In 1999, the recorded music industry was swimming, drowning in money. CDs had been on an upward trajectory for more than 15 years, reaching sales of 2.4 billion globally and one billion units in the U.S. alone in 2000.
Despite the massive scale of the CD industry and plants running flat out around the world, the promised decline in prices never came. In fact, the industry was caught in a price-fixing scheme that inflated the cost of CDs between 1995 and 2000 with a marketing plan called “minimum advertised pricing.” It’s estimated customers were overcharged US$500 million and up to US$5 per album. (The case was settled with a fine and a promise to give US$75 million to public and non-profit groups.)
At the same time, labels moved to eliminate the more affordable CD single. “Want just that one song? Too bad! Buy the whole album for 20 bucks!” And given the perceived rise in one-hit wonders by the end of the ’90s, music fans were in a surly mood.
The dam began to burst on June 1, 1999, when v1.0 of Napster was released into the wild. Within 18 months, the service had more than 80 million users sharing MP3s they didn’t pay for. Other illegal file-sharing programs popped up. Audio-Galaxy, Kazaa, BearShare, Grokster and dozens more. Other music fans turned to legal-but-often-used-illegally software like BitTorrent and uTorrent, programs that powered networks like The Pirate Bay.

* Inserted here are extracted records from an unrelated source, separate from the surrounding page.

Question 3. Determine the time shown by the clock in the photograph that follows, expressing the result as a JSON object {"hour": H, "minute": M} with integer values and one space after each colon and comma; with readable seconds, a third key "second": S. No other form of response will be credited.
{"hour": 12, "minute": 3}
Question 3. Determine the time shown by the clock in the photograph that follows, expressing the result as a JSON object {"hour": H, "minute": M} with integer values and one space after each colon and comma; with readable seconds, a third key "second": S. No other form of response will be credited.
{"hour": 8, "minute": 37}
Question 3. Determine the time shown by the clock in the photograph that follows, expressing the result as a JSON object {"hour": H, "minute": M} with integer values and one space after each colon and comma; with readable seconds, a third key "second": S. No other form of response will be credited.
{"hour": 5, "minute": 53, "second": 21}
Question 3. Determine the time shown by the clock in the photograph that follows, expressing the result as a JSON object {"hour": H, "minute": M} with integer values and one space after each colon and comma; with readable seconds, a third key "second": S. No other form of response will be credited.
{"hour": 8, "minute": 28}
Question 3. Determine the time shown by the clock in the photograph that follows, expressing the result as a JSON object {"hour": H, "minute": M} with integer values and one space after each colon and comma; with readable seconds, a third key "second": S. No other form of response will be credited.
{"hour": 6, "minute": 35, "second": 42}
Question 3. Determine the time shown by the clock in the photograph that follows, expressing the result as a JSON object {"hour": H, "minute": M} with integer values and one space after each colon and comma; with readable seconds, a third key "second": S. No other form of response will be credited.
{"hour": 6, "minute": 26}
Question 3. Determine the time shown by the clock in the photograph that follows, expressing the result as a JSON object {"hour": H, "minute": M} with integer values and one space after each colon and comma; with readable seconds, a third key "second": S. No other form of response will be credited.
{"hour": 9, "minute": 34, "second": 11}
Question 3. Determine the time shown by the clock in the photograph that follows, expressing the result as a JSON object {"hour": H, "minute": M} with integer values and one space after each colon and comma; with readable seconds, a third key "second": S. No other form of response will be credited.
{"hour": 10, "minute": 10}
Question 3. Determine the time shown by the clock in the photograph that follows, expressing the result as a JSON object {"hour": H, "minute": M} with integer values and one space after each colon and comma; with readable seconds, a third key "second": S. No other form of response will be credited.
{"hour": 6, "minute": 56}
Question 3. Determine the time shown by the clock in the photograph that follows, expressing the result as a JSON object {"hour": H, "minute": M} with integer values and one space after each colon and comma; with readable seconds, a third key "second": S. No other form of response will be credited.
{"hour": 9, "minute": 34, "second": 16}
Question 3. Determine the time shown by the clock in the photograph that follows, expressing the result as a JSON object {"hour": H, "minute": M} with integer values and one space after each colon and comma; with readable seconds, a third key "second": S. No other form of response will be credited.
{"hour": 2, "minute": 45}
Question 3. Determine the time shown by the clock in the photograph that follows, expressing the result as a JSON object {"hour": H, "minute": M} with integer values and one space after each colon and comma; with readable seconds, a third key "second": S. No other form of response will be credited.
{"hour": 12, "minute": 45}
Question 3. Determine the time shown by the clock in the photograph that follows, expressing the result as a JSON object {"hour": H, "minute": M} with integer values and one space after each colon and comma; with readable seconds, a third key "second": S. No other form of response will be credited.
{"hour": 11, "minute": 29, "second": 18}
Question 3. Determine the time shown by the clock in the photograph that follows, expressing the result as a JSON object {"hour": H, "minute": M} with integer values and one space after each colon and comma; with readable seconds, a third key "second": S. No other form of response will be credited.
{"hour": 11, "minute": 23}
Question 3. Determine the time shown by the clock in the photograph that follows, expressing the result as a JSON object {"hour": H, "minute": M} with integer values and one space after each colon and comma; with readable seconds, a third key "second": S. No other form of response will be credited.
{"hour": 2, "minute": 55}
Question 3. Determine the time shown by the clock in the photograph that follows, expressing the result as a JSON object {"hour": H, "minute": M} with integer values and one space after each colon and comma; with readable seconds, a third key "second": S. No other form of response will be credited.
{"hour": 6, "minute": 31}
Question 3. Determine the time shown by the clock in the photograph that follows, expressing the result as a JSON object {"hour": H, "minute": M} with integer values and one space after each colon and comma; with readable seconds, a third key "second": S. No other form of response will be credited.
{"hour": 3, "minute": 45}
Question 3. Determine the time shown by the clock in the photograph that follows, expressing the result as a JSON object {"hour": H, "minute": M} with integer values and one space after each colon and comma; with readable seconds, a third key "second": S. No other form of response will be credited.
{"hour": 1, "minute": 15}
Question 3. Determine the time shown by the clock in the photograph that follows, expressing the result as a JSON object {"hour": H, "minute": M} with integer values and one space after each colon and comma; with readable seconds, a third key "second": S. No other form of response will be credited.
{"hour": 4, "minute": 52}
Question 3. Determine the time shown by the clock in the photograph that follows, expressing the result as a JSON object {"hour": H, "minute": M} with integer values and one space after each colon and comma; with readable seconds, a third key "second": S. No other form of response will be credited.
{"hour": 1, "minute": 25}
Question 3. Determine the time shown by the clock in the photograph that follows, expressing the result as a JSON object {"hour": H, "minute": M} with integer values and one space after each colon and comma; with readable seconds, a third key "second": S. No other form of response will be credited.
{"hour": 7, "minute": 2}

As the ’00s continued, CD sales were in freefall, costing the industry and artists untold billions. People were laid off and artists were dropped from rosters. Unable to get a handle on new digital realities, the industry was in full panic mode. The only real tool it had at its disposal was filing lawsuits, with the Recording Industry Association of America (RIAA) leading the way.
The RIAA had been successful in shutting down Napster. The organization came after the country hard, forcing it to cease operations in 2001. By June 2002, Napster had filed for bankruptcy. The Grokster and Morpheus case lasted four years before the U.S. Supreme Court ruled that file-sharing services could be held liable for copyright infringement. A suit against BearShare was settled out of court for US$30 million in 2006. Kazaa was also done by 2006, settling for US$100 million.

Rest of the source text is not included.